Supplied entries Block Start
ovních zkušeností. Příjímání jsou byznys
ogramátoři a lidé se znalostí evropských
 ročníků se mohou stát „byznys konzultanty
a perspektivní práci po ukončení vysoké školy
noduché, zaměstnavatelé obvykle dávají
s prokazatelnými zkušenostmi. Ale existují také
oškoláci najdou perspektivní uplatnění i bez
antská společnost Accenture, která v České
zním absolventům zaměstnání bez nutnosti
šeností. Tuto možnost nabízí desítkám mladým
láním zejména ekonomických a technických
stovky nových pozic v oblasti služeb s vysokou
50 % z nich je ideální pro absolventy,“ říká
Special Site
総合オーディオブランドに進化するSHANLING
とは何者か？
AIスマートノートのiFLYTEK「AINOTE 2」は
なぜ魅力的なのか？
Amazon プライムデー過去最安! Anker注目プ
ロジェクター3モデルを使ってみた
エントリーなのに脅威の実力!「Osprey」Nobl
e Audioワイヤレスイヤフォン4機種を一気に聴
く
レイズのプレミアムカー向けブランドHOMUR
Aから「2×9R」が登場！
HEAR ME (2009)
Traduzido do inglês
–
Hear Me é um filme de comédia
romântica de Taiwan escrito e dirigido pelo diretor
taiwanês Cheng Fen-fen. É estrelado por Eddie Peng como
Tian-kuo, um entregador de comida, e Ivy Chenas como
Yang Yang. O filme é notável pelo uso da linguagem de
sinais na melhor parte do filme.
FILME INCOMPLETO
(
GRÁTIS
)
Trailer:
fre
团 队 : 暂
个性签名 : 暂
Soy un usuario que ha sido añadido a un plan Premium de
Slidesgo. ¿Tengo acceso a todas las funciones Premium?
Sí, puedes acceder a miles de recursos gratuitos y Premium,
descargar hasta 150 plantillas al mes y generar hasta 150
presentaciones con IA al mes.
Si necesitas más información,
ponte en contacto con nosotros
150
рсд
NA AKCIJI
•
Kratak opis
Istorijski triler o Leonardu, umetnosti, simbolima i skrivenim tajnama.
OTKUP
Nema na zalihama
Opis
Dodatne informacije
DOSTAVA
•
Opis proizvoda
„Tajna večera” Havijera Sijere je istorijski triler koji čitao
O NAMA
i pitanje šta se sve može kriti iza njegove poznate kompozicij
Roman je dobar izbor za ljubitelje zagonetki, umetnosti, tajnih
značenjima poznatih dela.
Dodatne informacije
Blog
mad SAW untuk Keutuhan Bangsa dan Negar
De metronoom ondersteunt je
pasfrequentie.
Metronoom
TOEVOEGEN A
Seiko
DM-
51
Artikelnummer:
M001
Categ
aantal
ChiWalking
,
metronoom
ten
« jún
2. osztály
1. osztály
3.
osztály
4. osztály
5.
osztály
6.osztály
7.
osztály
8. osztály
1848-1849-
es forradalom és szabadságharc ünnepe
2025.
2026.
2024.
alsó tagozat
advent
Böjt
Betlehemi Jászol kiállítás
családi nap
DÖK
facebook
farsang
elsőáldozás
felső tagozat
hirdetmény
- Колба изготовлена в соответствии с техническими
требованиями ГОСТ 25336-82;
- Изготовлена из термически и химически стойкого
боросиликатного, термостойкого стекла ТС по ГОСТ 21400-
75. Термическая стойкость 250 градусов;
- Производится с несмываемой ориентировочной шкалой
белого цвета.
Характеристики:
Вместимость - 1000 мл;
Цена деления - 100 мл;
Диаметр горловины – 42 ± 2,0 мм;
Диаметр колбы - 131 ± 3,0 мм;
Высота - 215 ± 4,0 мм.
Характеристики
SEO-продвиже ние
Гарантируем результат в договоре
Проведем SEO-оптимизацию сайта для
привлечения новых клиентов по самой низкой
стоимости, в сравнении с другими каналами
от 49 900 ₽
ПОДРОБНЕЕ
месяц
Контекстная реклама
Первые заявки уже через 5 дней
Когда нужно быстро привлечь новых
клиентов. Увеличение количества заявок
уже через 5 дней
Supplied entries Block End
▶ **Goal of the exercise**
Nothing in the entries above should differ when you return them in full.

▶ **Response area**
ovních zkušeností. Příjímání jsou byznys
ogramátoři a lidé se znalostí evropských
 ročníků se mohou stát „byznys konzultanty
a perspektivní práci po ukončení vysoké školy
noduché, zaměstnavatelé obvykle dávají
s prokazatelnými zkušenostmi. Ale existují také
oškoláci najdou perspektivní uplatnění i bez
antská společnost Accenture, která v České
zním absolventům zaměstnání bez nutnosti
šeností. Tuto možnost nabízí desítkám mladým
láním zejména ekonomických a technických
stovky nových pozic v oblasti služeb s vysokou
50 % z nich je ideální pro absolventy,“ říká
Special Site
総合オーディオブランドに進化するSHANLING
とは何者か？
AIスマートノートのiFLYTEK「AINOTE 2」は
なぜ魅力的なのか？
Amazon プライムデー過去最安! Anker注目プ
ロジェクター3モデルを使ってみた
エントリーなのに脅威の実力!「Osprey」Nobl
e Audioワイヤレスイヤフォン4機種を一気に聴
く
レイズのプレミアムカー向けブランドHOMUR
Aから「2×9R」が登場！
HEAR ME (2009)
Traduzido do inglês
–
Hear Me é um filme de comédia
romântica de Taiwan escrito e dirigido pelo diretor
taiwanês Cheng Fen-fen. É estrelado por Eddie Peng como
Tian-kuo, um entregador de comida, e Ivy Chenas como
Yang Yang. O filme é notável pelo uso da linguagem de
sinais na melhor parte do filme.
FILME INCOMPLETO
(
GRÁTIS
)
Trailer:
fre
团 队 : 暂
个性签名 : 暂
Soy un usuario que ha sido añadido a un plan Premium de
Slidesgo. ¿Tengo acceso a todas las funciones Premium?
Sí, puedes acceder a miles de recursos gratuitos y Premium,
descargar hasta 150 plantillas al mes y generar hasta 150
presentaciones con IA al mes.
Si necesitas más información,
ponte en contacto con nosotros
150
рсд
NA AKCIJI
•
Kratak opis
Istorijski triler o Leonardu, umetnosti, simbolima i skrivenim tajnama.
OTKUP
Nema na zalihama
Opis
Dodatne informacije
DOSTAVA
•
Opis proizvoda
„Tajna večera” Havijera Sijere je istorijski triler koji čitao
O NAMA
i pitanje šta se sve može kriti iza njegove poznate kompozicij
Roman je dobar izbor za ljubitelje zagonetki, umetnosti, tajnih
značenjima poznatih dela.
Dodatne informacije
Blog
mad SAW untuk Keutuhan Bangsa dan Negar
De metronoom ondersteunt je
pasfrequentie.
Metronoom
TOEVOEGEN A
Seiko
DM-
51
Artikelnummer:
M001
Categ
aantal
ChiWalking
,
metronoom
ten
« jún
2. osztály
1. osztály
3.
osztály
4. osztály
5.
osztály
6.osztály
7.
osztály
8. osztály
1848-1849-
es forradalom és szabadságharc ünnepe
2025.
2026.
2024.
alsó tagozat
advent
Böjt
Betlehemi Jászol kiállítás
családi nap
DÖK
facebook
farsang
elsőáldozás
felső tagozat
hirdetmény
- Колба изготовлена в соответствии с техническими
требованиями ГОСТ 25336-82;
- Изготовлена из термически и химически стойкого
боросиликатного, термостойкого стекла ТС по ГОСТ 21400-
75. Термическая стойкость 250 градусов;
- Производится с несмываемой ориентировочной шкалой
белого цвета.
Характеристики:
Вместимость - 1000 мл;
Цена деления - 100 мл;
Диаметр горловины – 42 ± 2,0 мм;
Диаметр колбы - 131 ± 3,0 мм;
Высота - 215 ± 4,0 мм.
Характеристики
SEO-продвиже ние
Гарантируем результат в договоре
Проведем SEO-оптимизацию сайта для
привлечения новых клиентов по самой низкой
стоимости, в сравнении с другими каналами
от 49 900 ₽
ПОДРОБНЕЕ
месяц
Контекстная реклама
Первые заявки уже через 5 дней
Когда нужно быстро привлечь новых
клиентов. Увеличение количества заявок
уже через 5 дней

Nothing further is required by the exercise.